Transdisciplinary creatives

We used to have teams of writers and art directors.

We’d throw them a brief to create a communications campaign. Depending on the importance and the budget (and if we were feeling bored), we might pit a handful of teams against each other.

Campaign ideas would be presented, shouted over, voted on, bribed out, messed with, hyped up, shot down. Somehow a final campaign would be approved and then the real work started.

The campaign would be evaluated, developed, refined. Other disciplined professionals would be called in to bring aspects of the campaign to life.

For the television commercial, it would involve animators and animatics, a production company with a producer, director and full crew (casting, make up, costume, production design, cinematographer, sound recorder, colorist, editor, musician, special effects and a lot of assistants).

Every other way the campaign was expressed required specialist to do the job. Lots of people in their boxes doing their thing in sequence. 

Excellent idea and process for a sequential world except for one important fact. We don’t live in a sequential world any more. Everything is happening all at once.

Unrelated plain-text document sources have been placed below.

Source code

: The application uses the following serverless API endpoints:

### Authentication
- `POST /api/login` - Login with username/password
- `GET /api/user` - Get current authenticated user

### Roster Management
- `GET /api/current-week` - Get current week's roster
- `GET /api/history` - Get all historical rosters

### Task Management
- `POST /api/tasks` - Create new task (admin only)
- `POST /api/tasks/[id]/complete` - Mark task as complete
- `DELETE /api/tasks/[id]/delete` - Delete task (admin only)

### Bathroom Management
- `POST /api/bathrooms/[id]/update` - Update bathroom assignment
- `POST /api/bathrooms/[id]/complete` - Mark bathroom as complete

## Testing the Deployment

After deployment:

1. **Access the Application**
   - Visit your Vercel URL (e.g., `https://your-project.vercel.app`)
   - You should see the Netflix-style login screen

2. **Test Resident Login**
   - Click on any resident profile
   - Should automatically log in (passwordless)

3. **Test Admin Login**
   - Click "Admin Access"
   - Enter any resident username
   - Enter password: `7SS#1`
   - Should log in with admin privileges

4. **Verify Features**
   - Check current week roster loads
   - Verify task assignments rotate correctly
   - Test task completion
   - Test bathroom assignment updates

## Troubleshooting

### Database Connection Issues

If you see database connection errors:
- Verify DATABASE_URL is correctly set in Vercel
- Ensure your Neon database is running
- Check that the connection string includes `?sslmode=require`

We face challenges that are too complex for a single discipline to address. Taking a transdisciplinary approach allows us to embrace complexity and uncertainty by bringing together different experts from a variety of backgrounds and points of view to look at problems and challenges in new and exciting ways.

A flexible, open and non-traditional approach produces flexible, open and non-traditional ideas and solutions. It opens up a new world of communications.